La simple denotación del encuentro de un par de altos funcionarios de la Justicia colaborando en la mengua de la cabaña de cérvidos se convierte connotativamente en un hecho repulsivo, pues tanto el juez Garzón como el ministro Bermejo aparecen en escena junto a cornamenta abatida, recién ejecutada. ¿Hubiera pasado a la historia y a las portadas el controvertido encuentro «una noche en la ópera», «un día en las carreras», romería o procesión que no sea la del «silencio»?

En tiempos remotos, la montería fue deporte que reemplazaba a la guerra en tiempo de paz, porque servía para robustecer el cuerpo, fortalecer el espíritu y distraer la mente; por lo tanto, conveniente a aquel que tuviese responsabilidades de gobierno. Así lo expresan unánimemente los prólogos de los diversos tratados de montería, desde Jenofonte hasta la época áurea de la montería hispánica, pasando por Alfonso XI, rey de León y Castilla, que escribió o redactó el tratado más antiguo escrito en castellano. Lejos de ser necesidad, para el rey, noble o gran señor, la caza era arte, técnica, ciencia, pasión y, esencial y primordialmente, juego o deporte. Y lo que fue ejercicio apasionado pasa a ser ya más pretexto para el compadreo y el trapicheo entre trepas, lameculos y potentados.

Habiendo leído los magníficos textos de Ortega y Gasset y Delibes en defensa de la caza, no obstante, la vista de sangre me produce siempre repulsión, sea caza mayor, menor o a la «fiesta nacional». Recuerdo de chaval, cuando pasaba los veranos en la aldea zamorana donde nació mi madre, que había allí un veterinario, don Feliciano, al que le gustaba pegar unos tiros de vez en cuando. Un día me invitó a acompañarle al campo. Llegados a unos matorrales, nos ocultamos detrás de un arbusto y, acto seguido, mientras yo permanecía inmóvil y en silencio, él comenzó a silbar imitando el sonido de la codorniz hembra. Al poco tiempo, alborozada y ansiosa, apareció una codorniz macho, ya con el instrumento enhiesto puesto en fiesta debajo del ala. Pero el macho se quedó desorientado y sin comprender cuando, en vez de la hembra, quien se le puso de frente fue don Feliciano con la escopeta. ¡Pum! Y era una vez una codorniz macho y su tesón incomprendido. Además del «hecho cinegético», aquella escena de codorniz sanguinolenta fue para una mente infantil como la mía la primera revelación del fácil y terrible tránsito entre la vida y la muerte.

- **DATOS PROPORCIONADOS**

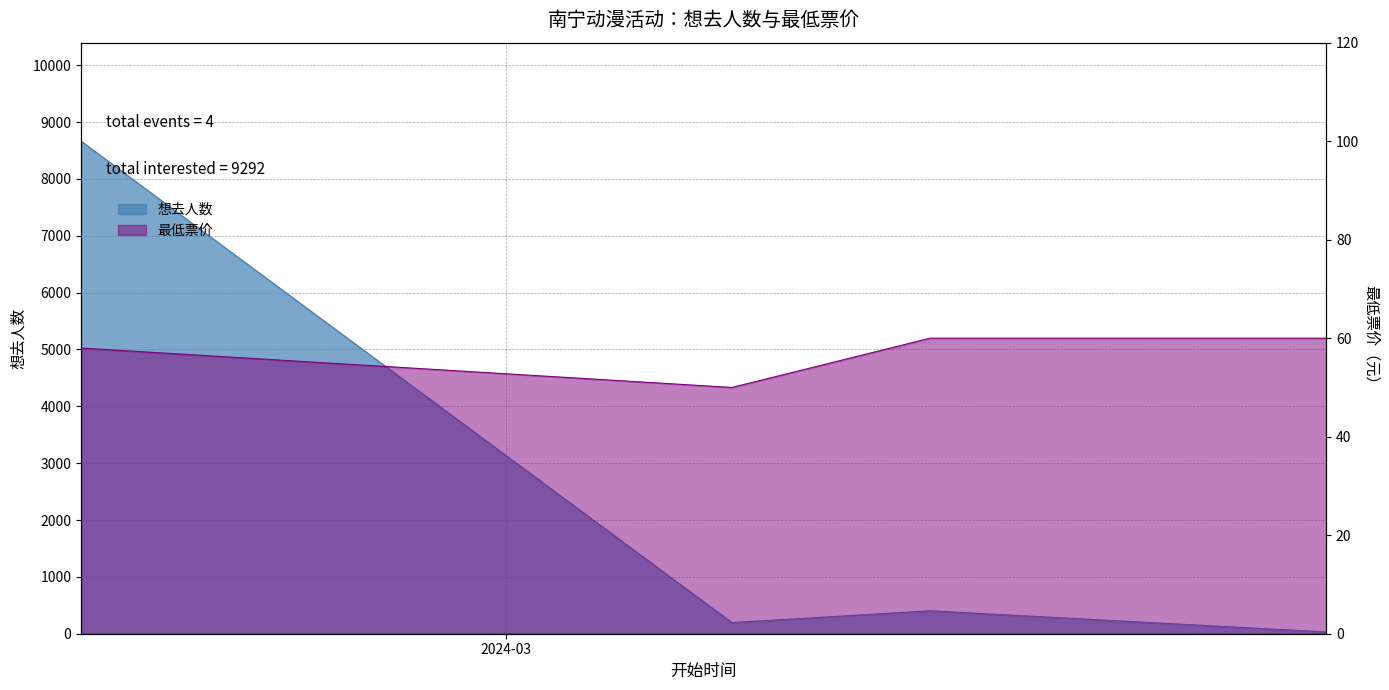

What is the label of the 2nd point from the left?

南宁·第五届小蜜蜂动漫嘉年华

- **COMPRUEBA TU COMPRENSIÓN**
a. Copia el texto sobre la caza desde «En tiempos remotos, la» hasta «lameculos y potentados.», ambos incluidos, sustituyendo «deporte» por «pasatiempo».
b. Explica, según el texto sobre la caza, por qué en tiempos remotos la montería se consideraba conveniente para quien tuviese responsabilidades de gobierno.
El material no desempeña ningún papel aquí.

- **PROBLEMAS RESUELTOS**
a.
En tiempos remotos, la montería fue pasatiempo que reemplazaba a la guerra en tiempo de paz, porque servía para robustecer el cuerpo, fortalecer el espíritu y distraer la mente; por lo tanto, conveniente a aquel que tuviese responsabilidades de gobierno. Así lo expresan unánimemente los prólogos de los diversos tratados de montería, desde Jenofonte hasta la época áurea de la montería hispánica, pasando por Alfonso XI, rey de León y Castilla, que escribió o redactó el tratado más antiguo escrito en castellano. Lejos de ser necesidad, para el rey, noble o gran señor, la caza era arte, técnica, ciencia, pasión y, esencial y primordialmente, juego o pasatiempo. Y lo que fue ejercicio apasionado pasa a ser ya más pretexto para el compadreo y el trapicheo entre trepas, lameculos y potentados.

b. En tiempos remotos, la montería reemplazaba a la guerra en tiempo de paz. Además, servía para robustecer el cuerpo, fortalecer el espíritu y distraer la mente, y por eso convenía a quien tenía responsabilidades de gobierno.